The iPhone 4 was launched on June 24, 2010. Warranty accruals were 1.0% for the March and June 2010 quarters but increased to 2.2% in the September quarter for a 120 basis point increase.
The iPhone 4S didn't experience much of an increase in the quarters around its launch in October 2011. It was first available on the 14th with warranty accruals increasing only 30 basis points from 1.5% of revenue in the September 2011 quarter to 1.8% in the December quarter.
The iPhone 5 had a 70 basis point increase in its warranty accruals from the prior quarter to launch to its first quarter of availability (0.9% in the June 2012 quarter to 1.6% in the September quarter) but it increased by 160 basis points when you take it out to the December 2012 quarter. This timeframe does include the introduction of the iPad4 and first iPad Mini but it may be an indication of the additional warranty expense when a larger screen iPhone was introduced.
In the March 2013 quarter Apple had a one-time warranty accrual charge of $414 million or 0.95% of revenue to adjust its warranty timeframes. This was between iPhone launches so it doesn't come into play in this analysis.
Apple also experienced a significant increase in warranty accruals when the iPhone 5c and 5s were introduced. In the June 2013 quarter accruals were 2.1% of revenue but increased to 3.7% in the September quarter (160 basis points) and only dropped to 3.6% in the December quarter (150 basis points).
What could happen with the iPhone 6
There are two major factors that will have a large impact on earnings when the iPhone 6 is launched, one that could increase accruals and another that would help offset the impact. The negative impact to Apple will be any new technology or larger screen size of the iPhone 6. If it does come out with a sapphire screen this will be the first time it has been used in a large size. It should be more reliable since it is a harder material but there are enough unknowns that until it is in the hands of consumers it would be prudent on Apple's part to increase accruals.
The offset to a margin hit would be a higher price for the iPhone 6. There is a lot of speculation that a 4.7" iPhone will have the same price as the current 5s but that a 5.5" iPhone will sell for $100 more than the 5s. A higher price could more than offset a 150 to 200 margin impact.
Except for the iPhone 4S the previous three iPhone launches have seen warranty accruals (and therefore its gross margin impact) increase between 120 to 160 basis points.
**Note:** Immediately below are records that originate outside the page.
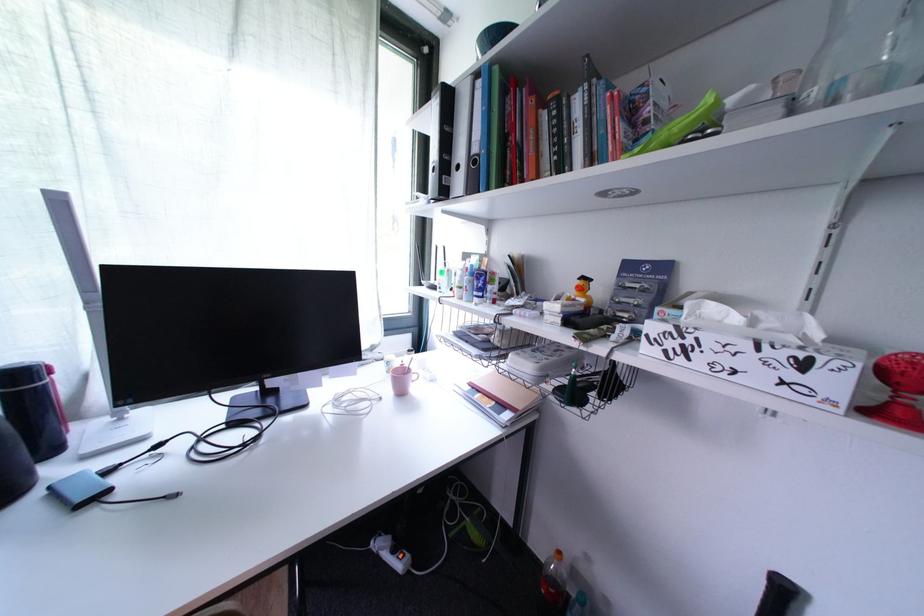
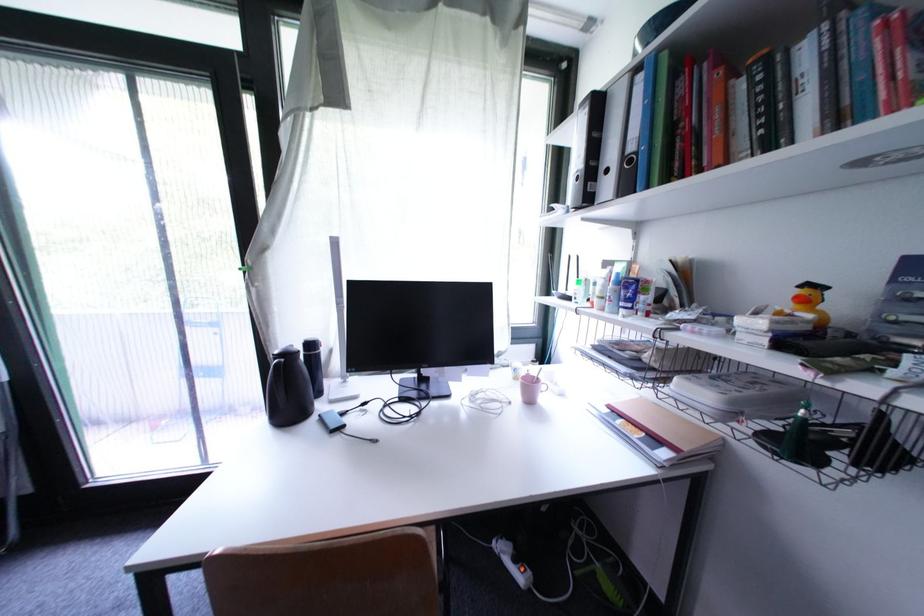
The images are taken continuously from a first-person perspective. In which direction are you moving?

The cameraman walked toward left, backward.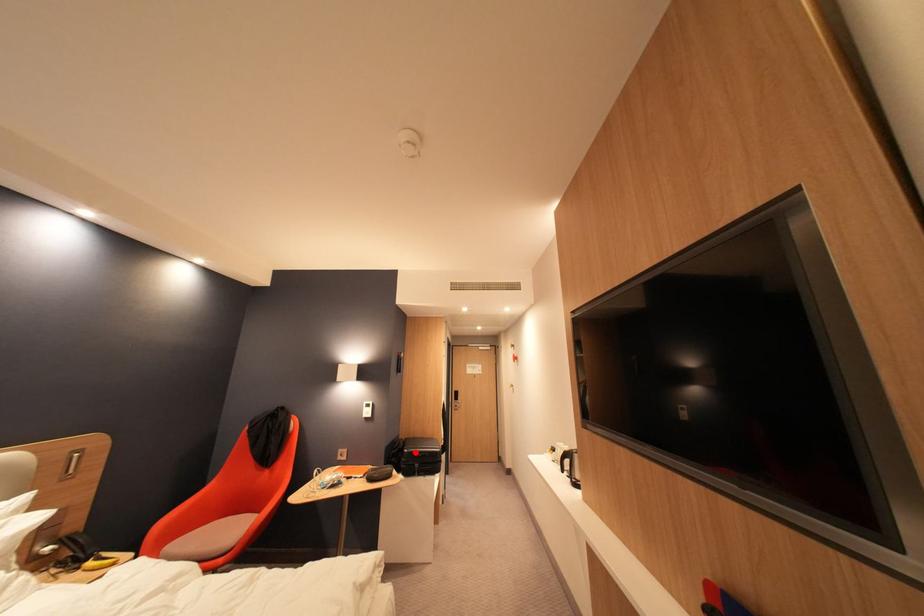
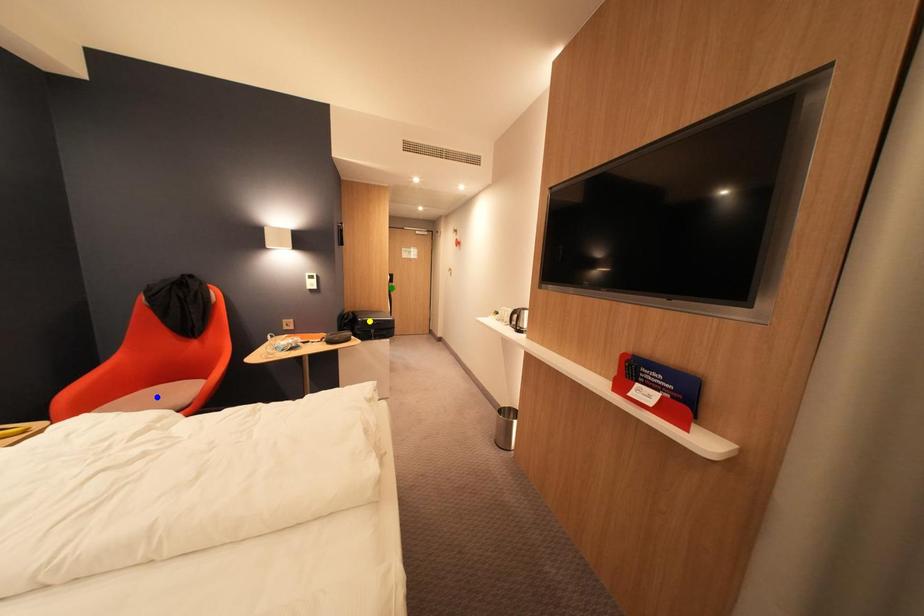
Question: I am providing you with two images of the same scene from different viewpoints. A red point is marked on the first image. You are given multiple points on the second image. Which spot in image 2 lines up with the point in image 1?

Choices:
 (A) blue point
 (B) green point
 (C) yellow point

Answer: (C)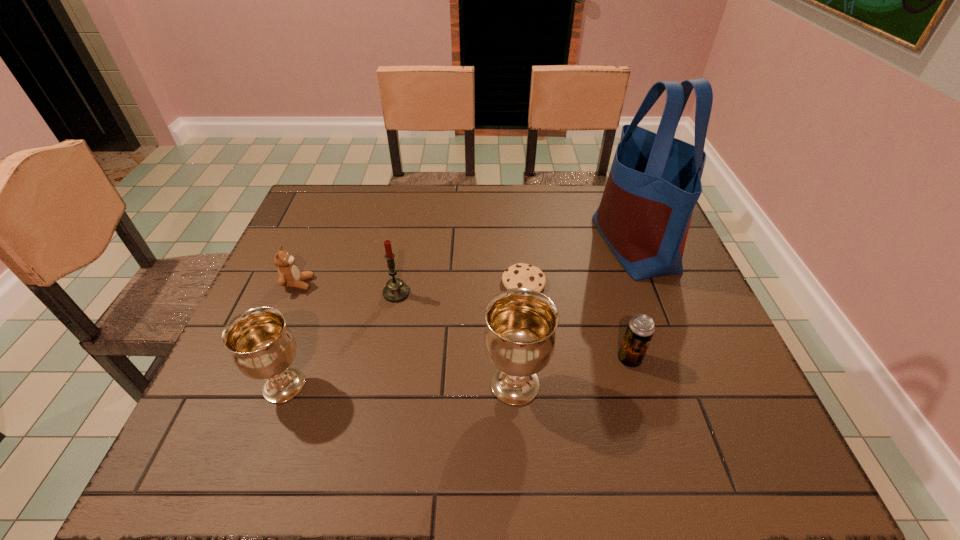
Identify the location of the shorter chalice. (262, 347).

Image resolution: width=960 pixels, height=540 pixels. What are the coordinates of `the right chalice` in the screenshot? It's located at (519, 338).

Locate an element on the screen. This screenshot has width=960, height=540. the taller chalice is located at coordinates (519, 338).

I want to click on candle, so click(395, 290).

The width and height of the screenshot is (960, 540). Identify the location of teddy bear. (288, 273).

Find the location of a particular element. This screenshot has height=540, width=960. handbag is located at coordinates (654, 183).

Where is `cookie`? This screenshot has width=960, height=540. cookie is located at coordinates (520, 275).

This screenshot has height=540, width=960. I want to click on beer can, so click(x=640, y=329).

The image size is (960, 540). What are the coordinates of `free space located 0.110m on the right of the shorter chalice` in the screenshot? It's located at (362, 386).

Where is `free space located on the left of the second tallest object`? free space located on the left of the second tallest object is located at coordinates (413, 384).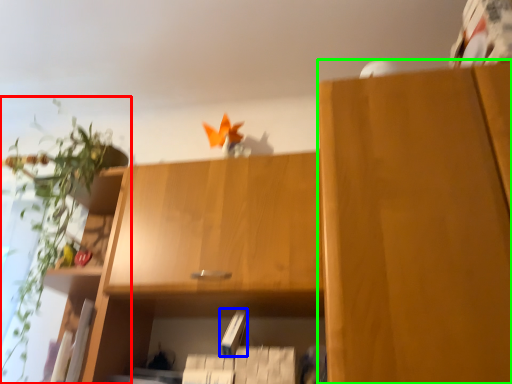
Question: Which object is positioned closest to houseplant (highlighted by a red box)? Select from paperback book (highlighted by a blue box) and cabinetry (highlighted by a green box).

Choices:
 (A) paperback book
 (B) cabinetry

Answer: (A)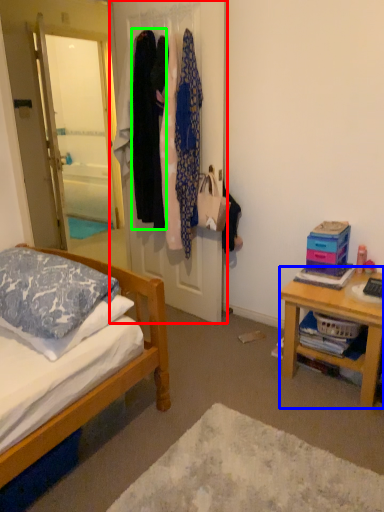
Question: Which object is the farthest from closet (highlighted by a red box)? Choose among these: desk (highlighted by a blue box) or clothing (highlighted by a green box).

Choices:
 (A) desk
 (B) clothing

Answer: (A)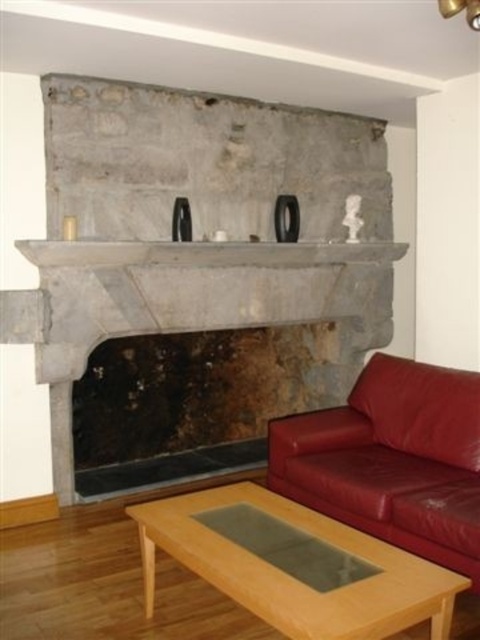
You are standing in the living room and want to place a small plant between the two points, point 1 at (x=264, y=307) and point 2 at (x=335, y=509). Which point should the plant be closer to so it appears closer to you?

The plant should be closer to point 1 at (x=264, y=307) because it is further to the viewer than point 2 at (x=335, y=509).

You are standing in the living room and want to place a 2.5 feet wide rectangular box on the light brown wood coffee table at lower center. Can the box fit on the table?

The light brown wood coffee table at lower center is 5.66 feet away from camera. The distance from the camera does not indicate the table size, so we cannot determine if the box will fit based on the provided information.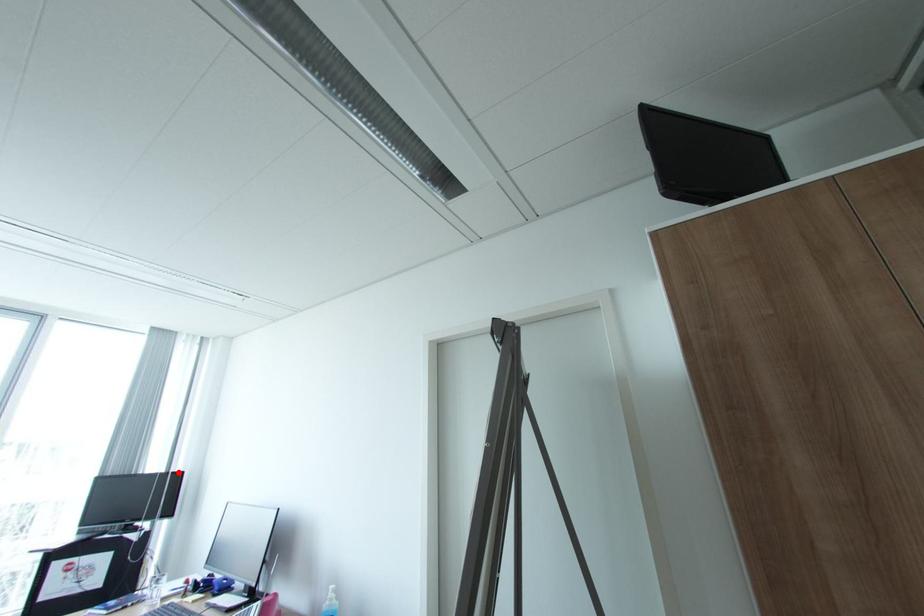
I would expect the iPhone 6 to experience a similar increase in accruals and since the June 2014 quarter's accruals were 2.0% of revenue it would not surprise me to see it increase to between 3.5% to 3.8% of revenue.
Apple has guided gross margins for the September quarter to be between 37.0% and 38.0%, down from 39.4% in the June quarter (down between 140 and 240 basis points). Its guidance looks to fully account for the potential impact from higher warranty accruals.
Keep in mind that Apple has been meeting or beating the high-end of its gross margin guidance for the past four quarters and for the past two has beaten it by 130 and 140 basis points, respectively.
I'm currently projecting gross margin to come in at 38.3% or 30 basis points above its high-end of guidance. Once we get the sizes, specs and pricing for the iPhone 6 I'll revisit this estimate.